----- TEXTO SELECCIONADO -----
La expresión “despotismo ilustrado” [1] tiene su origen en la historiografía alemana de mediados del siglo XIX, para referirse a la práctica de algunos gobiernos europeos de la segunda mitad del siglo XVIII. El despotismo ilustrado se oponía al despotismo de corte de Luis XIV y fue característico de las monarquías de Federico II de Prusia (1740-1786), José II del Imperio Austro-Húngaro (1780-1790), Catalina II de Rusia (1762-1796) y, en España, de Carlos III ( 1759-1788) [2] . Los rasgos de este gobierno pueden resumirse en su lema: “todo para el pueblo, pero sin el pueblo”.
El concepto de “despotismo ilustrado” contiene una evidente valoración crítica que sugiere la unión de un déficit de legitimación del poder político, compensada (o que se intenta compensar) por los beneficios que se derivan para el pueblo del buen gobierno.
Aunque para los defensores de los déspotas ilustrados no se trata, por supuesto, de tales déspotas, se invierte la dirección de justificación con respecto a los anteriores partidarios del absolutismo monárquico: mientras que los teóricos del derecho divino de los reyes afirman la legitimidad del monarca para gobernar y esa legitimidad se contagia a todos sus actos; los filósofos ilustrados, amigos de los reyes, presentan como justos (benevolentes y necesarios) los actos del rey y esa justicia parece alcanzar a la monarquía misma[3] .
-----
## COMPLETA LO SIGUIENTE
A – Indica si cada afirmación concuerda con el texto sobre el despotismo ilustrado: (i) la expresión "despotismo ilustrado" surgió en la historiografía francesa; (ii) Carlos III representa este tipo de gobierno en España; (iii) el lema de este gobierno era "todo para el pueblo, pero sin el pueblo". Responde sí o no y cita las palabras del texto que lo deciden.
B – Copia de nuevo el pasaje del texto sobre el despotismo ilustrado que comienza con las palabras «Aunque para los» y acaba en «monarquía misma[3] .», y cambia «filósofos ilustrados» por «pensadores ilustrados».
C – Según el texto sobre el despotismo ilustrado, ¿qué monarca representa esta forma de gobierno en Prusia?
Las líneas que aparecen a continuación constituyen un material independiente del texto.
----- LÍNEAS MOSTRADAS -----
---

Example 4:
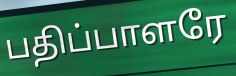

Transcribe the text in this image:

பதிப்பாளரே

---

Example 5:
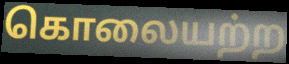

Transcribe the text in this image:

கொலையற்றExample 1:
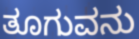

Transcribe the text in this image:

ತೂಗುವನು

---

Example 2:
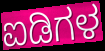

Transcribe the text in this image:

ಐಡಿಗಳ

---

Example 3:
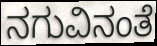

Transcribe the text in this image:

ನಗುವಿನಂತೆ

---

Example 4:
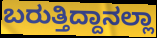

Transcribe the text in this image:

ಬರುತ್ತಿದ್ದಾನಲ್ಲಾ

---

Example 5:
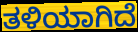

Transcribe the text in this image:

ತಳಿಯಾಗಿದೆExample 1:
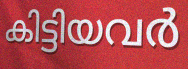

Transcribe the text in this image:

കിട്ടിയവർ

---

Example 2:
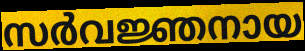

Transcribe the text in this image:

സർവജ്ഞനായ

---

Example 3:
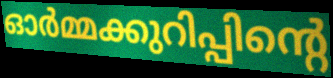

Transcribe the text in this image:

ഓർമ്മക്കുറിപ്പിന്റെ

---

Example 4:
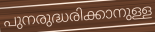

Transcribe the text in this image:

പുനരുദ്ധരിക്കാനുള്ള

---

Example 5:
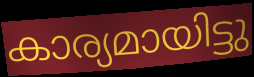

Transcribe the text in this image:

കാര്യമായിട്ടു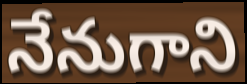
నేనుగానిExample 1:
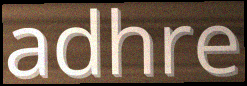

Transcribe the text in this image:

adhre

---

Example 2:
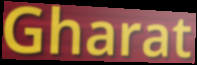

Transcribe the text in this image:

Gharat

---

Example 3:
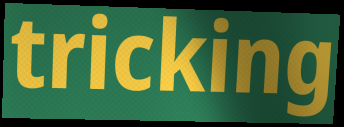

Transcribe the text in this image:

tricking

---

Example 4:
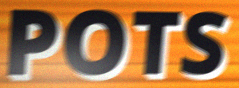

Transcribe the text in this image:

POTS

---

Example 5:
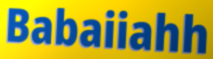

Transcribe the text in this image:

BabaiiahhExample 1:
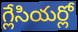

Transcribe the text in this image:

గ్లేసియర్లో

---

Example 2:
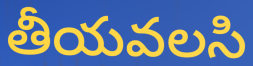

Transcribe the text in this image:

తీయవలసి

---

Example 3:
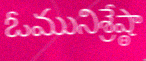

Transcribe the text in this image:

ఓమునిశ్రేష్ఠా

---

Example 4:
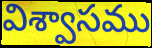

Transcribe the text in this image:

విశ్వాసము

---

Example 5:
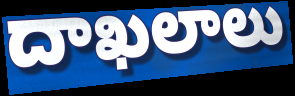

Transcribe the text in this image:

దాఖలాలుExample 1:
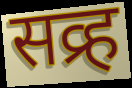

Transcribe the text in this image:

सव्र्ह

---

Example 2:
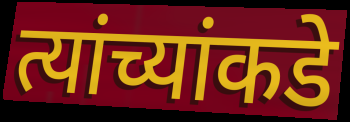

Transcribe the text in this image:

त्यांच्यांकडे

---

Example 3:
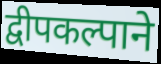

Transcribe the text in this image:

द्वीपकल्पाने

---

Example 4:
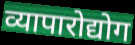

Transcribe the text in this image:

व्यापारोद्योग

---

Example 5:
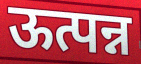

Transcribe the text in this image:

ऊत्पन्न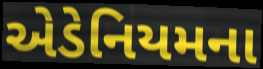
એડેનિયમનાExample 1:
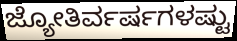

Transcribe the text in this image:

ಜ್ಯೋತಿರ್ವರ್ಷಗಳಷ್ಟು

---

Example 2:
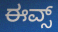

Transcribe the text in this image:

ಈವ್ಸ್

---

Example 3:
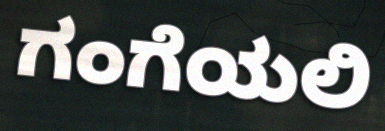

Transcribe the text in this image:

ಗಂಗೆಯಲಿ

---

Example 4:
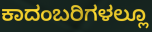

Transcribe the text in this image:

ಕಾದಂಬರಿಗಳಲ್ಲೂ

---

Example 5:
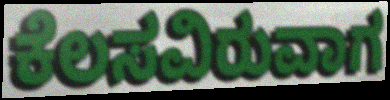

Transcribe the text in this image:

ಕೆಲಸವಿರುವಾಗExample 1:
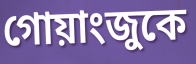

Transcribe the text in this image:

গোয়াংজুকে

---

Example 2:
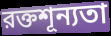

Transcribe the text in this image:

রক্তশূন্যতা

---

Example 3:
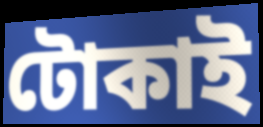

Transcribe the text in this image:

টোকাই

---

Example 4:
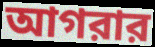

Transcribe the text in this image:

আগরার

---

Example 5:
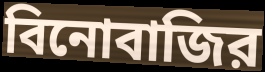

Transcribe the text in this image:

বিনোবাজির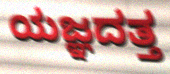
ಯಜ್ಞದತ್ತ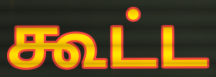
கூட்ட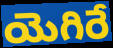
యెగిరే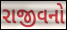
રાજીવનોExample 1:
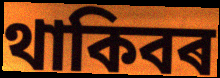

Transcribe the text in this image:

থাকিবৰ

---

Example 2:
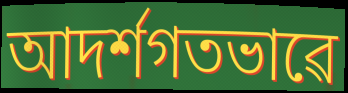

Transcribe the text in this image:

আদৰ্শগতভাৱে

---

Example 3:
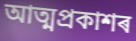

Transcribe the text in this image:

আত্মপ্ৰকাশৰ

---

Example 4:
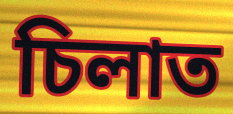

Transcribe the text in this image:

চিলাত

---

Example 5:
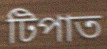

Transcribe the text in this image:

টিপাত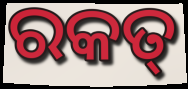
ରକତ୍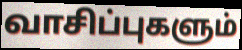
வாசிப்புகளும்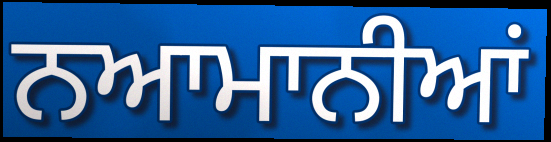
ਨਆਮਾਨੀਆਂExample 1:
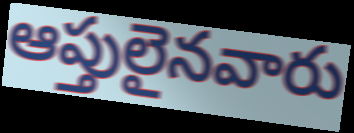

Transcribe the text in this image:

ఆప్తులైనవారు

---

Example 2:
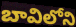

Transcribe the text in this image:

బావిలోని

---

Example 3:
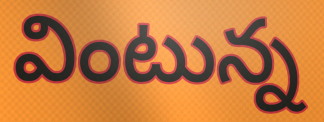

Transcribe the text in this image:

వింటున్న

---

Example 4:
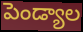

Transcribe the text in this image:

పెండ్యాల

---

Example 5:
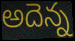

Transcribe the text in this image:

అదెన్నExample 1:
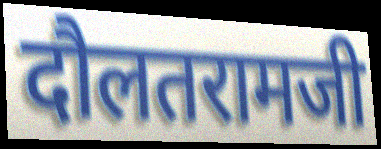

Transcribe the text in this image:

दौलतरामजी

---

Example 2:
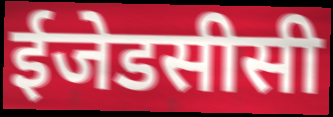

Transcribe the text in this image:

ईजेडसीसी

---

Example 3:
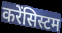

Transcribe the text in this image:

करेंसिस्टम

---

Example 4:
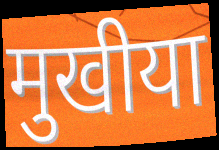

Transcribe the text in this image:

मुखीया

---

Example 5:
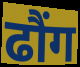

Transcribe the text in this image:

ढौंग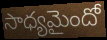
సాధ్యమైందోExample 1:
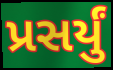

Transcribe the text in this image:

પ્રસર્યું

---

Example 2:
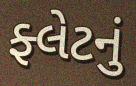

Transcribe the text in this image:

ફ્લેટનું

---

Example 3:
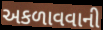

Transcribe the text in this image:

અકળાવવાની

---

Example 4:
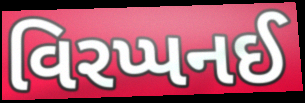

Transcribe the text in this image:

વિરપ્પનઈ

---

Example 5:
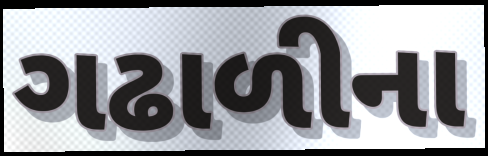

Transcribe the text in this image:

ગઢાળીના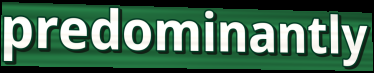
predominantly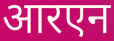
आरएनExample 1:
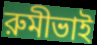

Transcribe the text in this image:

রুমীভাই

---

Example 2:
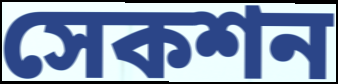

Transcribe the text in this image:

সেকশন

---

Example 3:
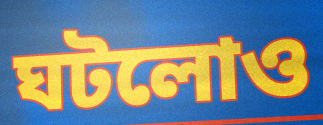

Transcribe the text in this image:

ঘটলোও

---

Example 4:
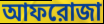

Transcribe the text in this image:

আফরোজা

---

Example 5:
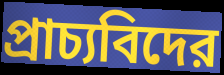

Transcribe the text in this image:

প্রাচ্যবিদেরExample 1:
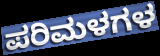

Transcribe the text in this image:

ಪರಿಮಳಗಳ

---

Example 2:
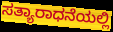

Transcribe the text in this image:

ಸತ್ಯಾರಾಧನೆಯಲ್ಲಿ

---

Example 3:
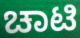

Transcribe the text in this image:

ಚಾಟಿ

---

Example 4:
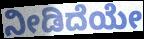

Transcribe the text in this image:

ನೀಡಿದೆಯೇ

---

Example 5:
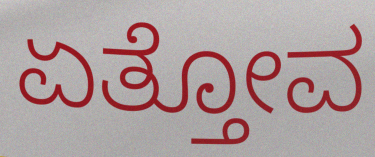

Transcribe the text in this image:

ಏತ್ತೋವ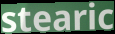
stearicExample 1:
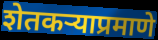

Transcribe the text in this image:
-----
## EJERCICIOS RESUELTOS
A –
(i) No: "tiene su origen en la historiografía alemana de mediados del siglo XIX".
(ii) Sí: "en España, de Carlos III".
(iii) Sí: "Los rasgos de este gobierno pueden resumirse en su lema: “todo para el pueblo, pero sin el pueblo”".

B –
Aunque para los defensores de los déspotas ilustrados no se trata, por supuesto, de tales déspotas, se invierte la dirección de justificación con respecto a los anteriores partidarios del absolutismo monárquico: mientras que los teóricos del derecho divino de los reyes afirman la legitimidad del monarca para gobernar y esa legitimidad se contagia a todos sus actos; los pensadores ilustrados, amigos de los reyes, presentan como justos (benevolentes y necesarios) los actos del rey y esa justicia parece alcanzar a la monarquía misma[3] .

C – Federico II de Prusia (1740-1786).